Le mandat de placement de l’intermédiaire en assurances


L’intermédiation en assurances constitue un vecteur important de souscriptions de polices. Ce secteur comprend de nombreuses spécificités, dont notamment le mécanisme du mandat de placement.

Ainsi que le relevait le Professeur Fontaine, le mandat de placement est un « mandat de type particulier »1. Il s’agit en fait d’un document que l’assuré, qui envisage de changer de courtier, remet à son nouveau courtier, à l’intention de l’assureur et par lequel il résilie son contrat à la prochaine échéance.

Le mandat peut par exemple être rédigé comme suit : « Je, soussigné M. X, charge, par la présente, Monsieur Y, courtier en assurances, à l’exclusion de tout autre producteur d’assurances, de s’occuper du renouvellement et/ou du remaniement de ma police d’assurance n° 000, à laquelle je déclare renoncer pour sa plus prochaine échéance ».

Dans un tel document, il convient de distinguer, d’une part, la résiliation par l’assuré qui est un fait juridique qui produit des effets de droit sans la moindre intervention du courtier, et, d’autre part, la possibilité offerte au courtier de renouveler ou de remanier la police d’assurance.

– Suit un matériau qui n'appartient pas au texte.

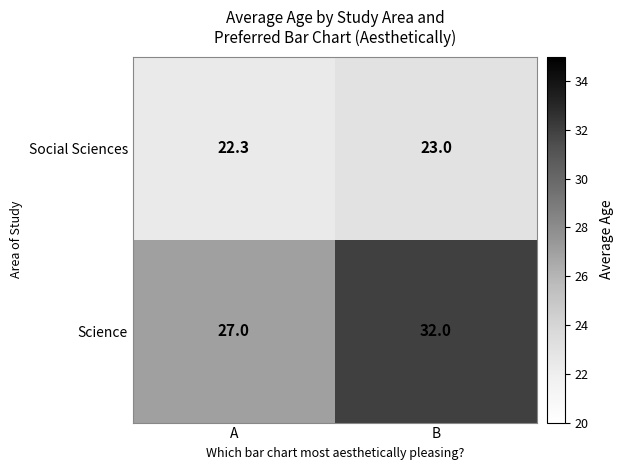

What is the total value across all series at B?

55.0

Cette dernière possibilité, quant à elle, constitue à un véritable mandat2 au sens de l’article 1986 du Code civil. Le courtier peut donc être tenu responsable en cas d’inaction envers l’assuré, son mandant3.

449 - mars 2011

Christophe Verdure
Chercheur FUSL et chercheur associé UCL

NOTES

1 M. Fontaine, Droit des assurances, 4e éd., Bruxelles, Larcier, 2010, p. 541, n°861.

2 Ibid.

3 Voy. par exemple, Mons, 17 juin 2009, R.G. n°2005/729, inédit, pp. 11-12.